■ ARTICLE ■
Existentialism implies a focus on the individual and the primacy of subjective over objective truths. Both of these are unusual traits not just in a philosophical sense but in the broader sense that human nature seems hardwired for the opposite. Obedience to the collective and its objective truths is the norm, which makes sense since human beings are herd animals by nature.
It’s not a surprise, therefore, to find that existentialists tends to live on the outer fringe of society and are usually at odds with the zeitgeist of their time. Often this involves a dramatic break early in their life. Thus, Nietzsche broke with Wagner. Kierkegaard broke off his marriage. Luther broke with the Church of his day. Dostoevsky and Shestov broke with the Russian society of their time. It’s not hard to see why Christianity leads naturally into existentialism since Jesus was at odds with the society of his time, so much so that they put him to death.
For this reason, existentialism can seem to be a depressing body of thought that focuses on despair, darkness and death. A more modern concept which we can add to that list is cognitive dissonance.
Cognitive dissonance manifests in the brain in almost the same way as physical pain. Just as we try to avoid physical pain, we are incentivised to try and alleviate the pain of cognitive dissonance. One way to do that would be to change our mental models to accommodate the new information that is causing the discomfort. But that takes time and energy. So, people look to a variety of other strategies. One of the most common is to shoot the messenger. Another is scapegoating. That’s why one of the main tasks of the mainstream media is to character assassinate anybody who represents a threat to the status quo.
Existentialism implies a willingness to deal with cognitive dissonance and this is perhaps why most of the existentialists had gone through some traumatic experience that changed their life. Having overcome the extreme cognitive dissonance of a life-threatening episode, the everyday pains of life like annoying people or being an outsider seem to pale into insignificance.
Avoidance of cognitive dissonance is hardwired into our cognition. Another way to say that is that we have a built-in conservatism. Having constructed our mental models of the world, we are loathe to change them. But most of our mental models come from the society around us. We are unconsciously influenced by others and it takes a good hard dose of cognitive dissonance to break the illusion.
Let me give an account from my experience which is worth telling in this case because it will let us explore a couple of the main themes of existentialism. It involves one the most influential thinkers in that realm, the Russian writer, Dostoevsky. The story also includes another thinker I have written about extensively on this blog: the German historian, Oswald Spengler. It’s the story of Christian existentialism versus German romanticism.
When I was reading Spengler’s Decline of the West for the second time, I had the experience that many readers of Spengler have of getting caught in his spell. I use the word spell here deliberately. Spengler’s monumental work of history shows us a new way of looking at the world and our own place in it. He re-enchants our world by giving it a new and dramatic historical perspective that is especially alluring for those of us living in the disenchanted world of modern industrial capitalism.
Part of the reason this works is because Spengler had enchanted himself; the best salesman is the one who believes their own sales pitch. It’s for this reason that the British historian, Toynbee, is such a useful foil for Spengler because he explores many of the same themes but without getting carried away in flights of fancy. This makes Toynbee’s work more methodical and categorical, although admittedly less exciting.

■ SUPPLIED ENTRIES ■

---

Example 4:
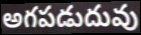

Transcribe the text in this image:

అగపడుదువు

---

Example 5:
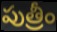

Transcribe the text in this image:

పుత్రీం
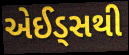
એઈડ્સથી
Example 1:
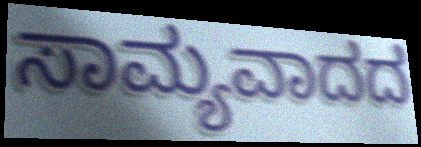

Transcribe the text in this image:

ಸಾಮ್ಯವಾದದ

--

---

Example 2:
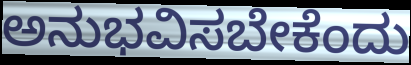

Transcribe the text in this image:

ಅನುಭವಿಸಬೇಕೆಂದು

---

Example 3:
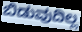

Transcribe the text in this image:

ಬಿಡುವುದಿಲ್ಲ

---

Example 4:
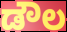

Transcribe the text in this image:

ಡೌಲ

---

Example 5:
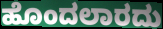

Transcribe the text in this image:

■ REQUIRED TASKS ■
1. Decide whether each statement below agrees with the essay on existentialism. Answer yes or no for each, and quote the words of the essay that settle it: (a) Kierkegaard broke off his marriage. (b) Toynbee's work is more exciting than Spengler's. (c) Cognitive dissonance shows up in the brain much as physical pain does.
2. According to the essay on existentialism, what is one of the main tasks of the mainstream media?
3. Carry on the essay on existentialism from its final sentence, keeping its first-person voice.

■ RESULTS ■
1.
(a) Yes: "Kierkegaard broke off his marriage."
(b) No: "This makes Toynbee’s work more methodical and categorical, although admittedly less exciting."
(c) Yes: "Cognitive dissonance manifests in the brain in almost the same way as physical pain."

2. To character assassinate anybody who represents a threat to the status quo.

3.
The problem with encyclopaedic works of scholarship which make reference to countless different data points is that we the reader don’t have the time or the inclination to verify them for ourselves. Spengler is particularly bad in this respect since he presents numerous conclusions without providing any reasoning as to how he got there. Because these conclusions are tied up into a larger story that is exciting, the grand arcs of history, we are apt to go along without questioning.
It wasn’t until a couple of hundred pages into the first volume of Decline of the West that I experienced the cognitive dissonance that snapped me out of my dogmatic slumber and made me start to question Spengler more critically. Prior to that, I was unable to criticise the book because I had no point of reference to do so. If Spengler says that the use of a particular technique in ancient Middle Eastern architecture is symbolic of the Magian world feeling, I had no grounds to disagree because I had never seen the buildings myself and don’t know enough about architecture to form an opinion either way.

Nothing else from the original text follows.